'The Killing' finale
Hopes were high when The Killing debuted on AMC back in April. AMC had a near-perfect track record — Mad Men, Breaking Bad, The Walking Dead, and no need to mention Rubicon — and The Killing felt like the next step in the network’s rise to glory. It was to be an “anti-cop show” cop show, tracing one murder case over the course of an entire season in sharp contrast to the typical procedural structure. Early episodes earned accolades, high ratings, and comparisons to Twin Peaks. But the show lost a broad swath of its viewership and declined in quality in the red herring-laden second half of its season. (It’s never a good thing when one of the best episodes in a long time essentially ignores most of the characters and the main plot.)

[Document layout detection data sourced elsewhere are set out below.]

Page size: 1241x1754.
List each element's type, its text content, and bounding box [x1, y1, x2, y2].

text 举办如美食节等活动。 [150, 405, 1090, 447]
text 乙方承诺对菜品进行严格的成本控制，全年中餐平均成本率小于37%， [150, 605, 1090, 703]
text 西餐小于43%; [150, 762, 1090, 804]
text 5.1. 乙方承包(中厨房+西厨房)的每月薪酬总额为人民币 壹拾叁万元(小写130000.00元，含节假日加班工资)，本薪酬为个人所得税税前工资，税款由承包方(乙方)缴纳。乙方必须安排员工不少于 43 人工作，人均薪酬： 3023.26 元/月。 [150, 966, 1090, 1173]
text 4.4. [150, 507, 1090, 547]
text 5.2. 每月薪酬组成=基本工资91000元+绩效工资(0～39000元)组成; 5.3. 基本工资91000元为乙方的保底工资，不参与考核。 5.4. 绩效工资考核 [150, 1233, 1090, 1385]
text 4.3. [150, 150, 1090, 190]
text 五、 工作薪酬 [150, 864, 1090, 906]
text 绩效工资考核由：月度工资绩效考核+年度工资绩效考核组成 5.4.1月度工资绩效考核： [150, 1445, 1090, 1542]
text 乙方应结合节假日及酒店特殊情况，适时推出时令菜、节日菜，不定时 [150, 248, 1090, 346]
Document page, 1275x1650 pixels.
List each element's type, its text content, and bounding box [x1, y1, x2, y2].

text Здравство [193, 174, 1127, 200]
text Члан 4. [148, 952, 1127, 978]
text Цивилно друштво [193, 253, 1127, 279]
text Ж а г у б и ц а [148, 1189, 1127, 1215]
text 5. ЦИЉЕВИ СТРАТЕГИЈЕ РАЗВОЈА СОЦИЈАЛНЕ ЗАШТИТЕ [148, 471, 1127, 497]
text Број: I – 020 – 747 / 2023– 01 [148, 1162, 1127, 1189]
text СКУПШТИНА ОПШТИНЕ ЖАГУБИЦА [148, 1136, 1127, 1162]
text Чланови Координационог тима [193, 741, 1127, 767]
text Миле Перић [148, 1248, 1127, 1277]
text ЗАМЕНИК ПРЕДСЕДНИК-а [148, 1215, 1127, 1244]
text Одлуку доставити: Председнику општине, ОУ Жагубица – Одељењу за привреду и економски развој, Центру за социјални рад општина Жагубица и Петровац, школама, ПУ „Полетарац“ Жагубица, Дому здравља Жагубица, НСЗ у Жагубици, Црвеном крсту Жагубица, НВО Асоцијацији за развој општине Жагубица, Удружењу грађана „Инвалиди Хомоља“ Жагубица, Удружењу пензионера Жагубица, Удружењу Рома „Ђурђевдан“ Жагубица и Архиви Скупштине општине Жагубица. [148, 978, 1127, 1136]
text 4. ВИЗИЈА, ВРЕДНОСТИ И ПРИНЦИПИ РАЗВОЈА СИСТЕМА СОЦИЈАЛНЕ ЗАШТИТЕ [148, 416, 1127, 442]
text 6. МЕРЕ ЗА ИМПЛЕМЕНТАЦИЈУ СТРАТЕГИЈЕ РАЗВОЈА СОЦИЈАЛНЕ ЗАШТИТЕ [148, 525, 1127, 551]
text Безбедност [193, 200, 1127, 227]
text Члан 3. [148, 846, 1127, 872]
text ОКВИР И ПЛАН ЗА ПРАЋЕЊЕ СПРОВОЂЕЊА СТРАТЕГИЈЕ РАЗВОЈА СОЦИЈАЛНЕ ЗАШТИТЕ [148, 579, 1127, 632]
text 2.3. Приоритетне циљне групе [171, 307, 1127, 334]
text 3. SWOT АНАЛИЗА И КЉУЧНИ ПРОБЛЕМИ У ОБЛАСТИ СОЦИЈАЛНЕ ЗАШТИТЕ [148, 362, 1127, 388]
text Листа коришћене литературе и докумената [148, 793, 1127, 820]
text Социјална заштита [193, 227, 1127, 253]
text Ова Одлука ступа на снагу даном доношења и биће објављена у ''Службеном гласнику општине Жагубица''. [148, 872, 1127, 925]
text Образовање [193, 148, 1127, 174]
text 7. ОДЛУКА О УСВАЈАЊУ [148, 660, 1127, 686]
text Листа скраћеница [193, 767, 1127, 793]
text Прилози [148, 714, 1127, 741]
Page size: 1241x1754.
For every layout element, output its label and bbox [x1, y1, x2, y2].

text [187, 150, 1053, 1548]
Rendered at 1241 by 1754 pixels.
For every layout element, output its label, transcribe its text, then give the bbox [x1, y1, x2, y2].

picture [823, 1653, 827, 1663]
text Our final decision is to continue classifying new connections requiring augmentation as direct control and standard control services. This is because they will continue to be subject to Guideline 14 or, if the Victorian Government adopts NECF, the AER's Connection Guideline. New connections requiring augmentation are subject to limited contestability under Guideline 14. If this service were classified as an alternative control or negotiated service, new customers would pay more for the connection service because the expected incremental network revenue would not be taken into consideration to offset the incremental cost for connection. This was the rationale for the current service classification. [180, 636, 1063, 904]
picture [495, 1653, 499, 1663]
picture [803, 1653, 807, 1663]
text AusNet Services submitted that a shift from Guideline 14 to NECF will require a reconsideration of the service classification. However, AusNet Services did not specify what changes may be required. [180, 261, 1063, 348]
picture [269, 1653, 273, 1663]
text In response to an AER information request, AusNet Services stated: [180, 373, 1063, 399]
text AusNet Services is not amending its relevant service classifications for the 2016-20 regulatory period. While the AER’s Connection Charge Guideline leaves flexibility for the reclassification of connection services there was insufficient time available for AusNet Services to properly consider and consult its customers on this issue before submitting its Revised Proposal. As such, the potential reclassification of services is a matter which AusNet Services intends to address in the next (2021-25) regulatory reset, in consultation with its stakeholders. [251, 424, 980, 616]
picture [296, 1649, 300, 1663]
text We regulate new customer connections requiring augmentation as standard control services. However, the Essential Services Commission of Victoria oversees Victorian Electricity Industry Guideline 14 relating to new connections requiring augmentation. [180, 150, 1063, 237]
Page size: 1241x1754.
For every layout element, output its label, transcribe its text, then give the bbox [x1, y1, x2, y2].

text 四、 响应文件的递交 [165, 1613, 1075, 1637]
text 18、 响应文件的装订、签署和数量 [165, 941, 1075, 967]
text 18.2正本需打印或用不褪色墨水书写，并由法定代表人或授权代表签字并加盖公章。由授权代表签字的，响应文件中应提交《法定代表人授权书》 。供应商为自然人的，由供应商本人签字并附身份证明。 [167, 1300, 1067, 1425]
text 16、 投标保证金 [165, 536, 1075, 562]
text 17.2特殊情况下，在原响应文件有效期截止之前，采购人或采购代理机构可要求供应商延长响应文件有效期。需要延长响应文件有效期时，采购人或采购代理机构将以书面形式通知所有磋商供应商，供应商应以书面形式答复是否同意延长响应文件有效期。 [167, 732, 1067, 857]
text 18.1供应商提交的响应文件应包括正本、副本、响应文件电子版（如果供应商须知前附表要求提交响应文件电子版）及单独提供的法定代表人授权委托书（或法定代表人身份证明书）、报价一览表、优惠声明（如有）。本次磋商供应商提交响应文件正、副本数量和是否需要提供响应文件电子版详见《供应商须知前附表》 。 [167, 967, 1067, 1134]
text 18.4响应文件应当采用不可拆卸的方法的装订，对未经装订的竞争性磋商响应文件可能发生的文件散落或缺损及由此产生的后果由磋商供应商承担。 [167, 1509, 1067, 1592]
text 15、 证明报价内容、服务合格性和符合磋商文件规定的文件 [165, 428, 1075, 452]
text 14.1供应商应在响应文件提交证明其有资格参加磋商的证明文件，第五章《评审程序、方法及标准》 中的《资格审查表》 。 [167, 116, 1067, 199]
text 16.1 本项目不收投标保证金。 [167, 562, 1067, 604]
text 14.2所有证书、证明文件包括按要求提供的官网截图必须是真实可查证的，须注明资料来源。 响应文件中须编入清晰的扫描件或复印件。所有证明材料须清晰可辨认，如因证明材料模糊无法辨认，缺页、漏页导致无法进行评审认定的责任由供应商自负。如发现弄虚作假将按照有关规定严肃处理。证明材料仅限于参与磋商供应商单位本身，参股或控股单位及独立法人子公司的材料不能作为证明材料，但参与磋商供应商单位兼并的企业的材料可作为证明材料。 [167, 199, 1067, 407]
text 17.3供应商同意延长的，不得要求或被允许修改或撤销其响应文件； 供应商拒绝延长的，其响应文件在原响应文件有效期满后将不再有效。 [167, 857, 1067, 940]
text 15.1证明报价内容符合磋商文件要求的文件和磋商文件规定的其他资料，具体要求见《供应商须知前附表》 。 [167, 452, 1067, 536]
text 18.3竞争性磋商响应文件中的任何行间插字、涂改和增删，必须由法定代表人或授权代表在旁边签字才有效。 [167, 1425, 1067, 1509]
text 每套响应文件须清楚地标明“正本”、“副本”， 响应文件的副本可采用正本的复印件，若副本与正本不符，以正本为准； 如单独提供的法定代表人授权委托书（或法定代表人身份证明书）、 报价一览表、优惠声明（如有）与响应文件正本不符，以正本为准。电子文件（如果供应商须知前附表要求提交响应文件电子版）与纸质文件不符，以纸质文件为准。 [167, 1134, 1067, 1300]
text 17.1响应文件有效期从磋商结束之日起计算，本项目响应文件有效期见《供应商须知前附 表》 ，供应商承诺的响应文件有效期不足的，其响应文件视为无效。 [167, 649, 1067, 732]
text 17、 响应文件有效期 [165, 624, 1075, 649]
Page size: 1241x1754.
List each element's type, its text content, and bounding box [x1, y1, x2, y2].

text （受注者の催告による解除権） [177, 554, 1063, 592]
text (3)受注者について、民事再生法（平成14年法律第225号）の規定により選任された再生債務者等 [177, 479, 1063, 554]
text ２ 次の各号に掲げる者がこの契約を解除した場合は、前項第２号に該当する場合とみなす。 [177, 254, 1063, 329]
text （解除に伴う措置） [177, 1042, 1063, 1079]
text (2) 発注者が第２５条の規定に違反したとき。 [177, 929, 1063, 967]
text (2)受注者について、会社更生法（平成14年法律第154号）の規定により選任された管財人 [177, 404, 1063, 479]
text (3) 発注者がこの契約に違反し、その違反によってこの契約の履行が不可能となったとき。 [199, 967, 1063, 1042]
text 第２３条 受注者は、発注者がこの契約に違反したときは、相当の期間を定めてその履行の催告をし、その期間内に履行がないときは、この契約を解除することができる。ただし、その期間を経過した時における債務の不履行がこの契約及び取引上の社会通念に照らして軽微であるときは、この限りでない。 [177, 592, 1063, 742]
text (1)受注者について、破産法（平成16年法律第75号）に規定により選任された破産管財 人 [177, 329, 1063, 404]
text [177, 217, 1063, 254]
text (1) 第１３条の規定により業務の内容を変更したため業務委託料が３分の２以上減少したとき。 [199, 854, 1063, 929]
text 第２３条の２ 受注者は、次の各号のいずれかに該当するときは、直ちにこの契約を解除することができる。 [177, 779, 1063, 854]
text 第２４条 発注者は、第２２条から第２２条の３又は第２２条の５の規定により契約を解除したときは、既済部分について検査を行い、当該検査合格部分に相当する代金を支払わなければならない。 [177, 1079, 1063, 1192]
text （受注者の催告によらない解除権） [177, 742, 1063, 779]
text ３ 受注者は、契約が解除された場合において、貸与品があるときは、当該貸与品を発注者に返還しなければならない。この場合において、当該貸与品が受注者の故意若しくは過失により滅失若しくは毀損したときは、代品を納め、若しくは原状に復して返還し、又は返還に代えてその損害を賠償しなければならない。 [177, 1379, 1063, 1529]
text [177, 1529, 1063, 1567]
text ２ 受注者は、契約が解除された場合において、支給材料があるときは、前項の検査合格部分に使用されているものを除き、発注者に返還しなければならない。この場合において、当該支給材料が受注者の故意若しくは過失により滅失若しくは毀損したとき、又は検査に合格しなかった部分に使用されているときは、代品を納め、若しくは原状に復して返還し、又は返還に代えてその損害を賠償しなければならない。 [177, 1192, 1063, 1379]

But The Killing must have still had some devoted fans. How else to explain the near-rabid reaction to last night’s finale, which pointedly did not answer the central question of the season: “Who killed Rosie Larsen?” If critical reaction has been mixed, fan reaction has been vehemently negative — there’s already a site called f—thekilling.com, which says simple, “Dear ‘The Killing: F— You!!! Sincerely, Everyone Who Used To Watch Your Show.” Executive producer Veena Sud told EW’s James Hibberd that the show’s choice to keep viewers guessing was not unlike the divisive finales of Lost and The Sopranos. But those were series finales. The Killing will return next spring, after nine long mounts of festering wounds and pent-up viewer anger. Perhaps a better comparison would be to another cult-hit serialized show with a famously disappointing first-season finale. Will The Killing go the way of Heroes?
Mind you, the negative reaction to the two finales comes from very different strains of fandom. Heroes was a national sensation in its hyper-kinetic first season: 13.48 million people tuned into the season finale expecting a final showdown between Hiro Nakamura and Sylar (and please try desperately to imagine a time before those names conjured up immediate sensations of aggressive lameness.) What they got was a lame fight with bad digital effects and, worst of all, zero payoff. Conversely, The Killing‘s viewership appears to have shrunk to a core base of true believers: Viewers like me who stuck with the show, even after long hours of aimless melancholy, because of the promise of a cathartic revelation.
Which might explain why Killing fans feel especially betrayed — we stuck with the show and defended it, and now we are left without any catharsis. (It certainly doesn’t help that, on the same night, Game of Thrones ended its first season with a shot that might as well have been subtitled “NOW THIS IS WHAT WE CALL F—ING CATHARSIS.”)
To misquote John McCain, I’ve always believed that the fundamentals of The Killing are strong. It’s blessed with good lead performances by Mireille Enos and Joel Kinnaman, cool atmospherics, lots of rain. But I want to know: Will you return for the second season of The Killing? Do you think the show can recover? Is this like the first season finale of Lost, which just got you more excited to see into the Hatch? Or is this Heroes all over again?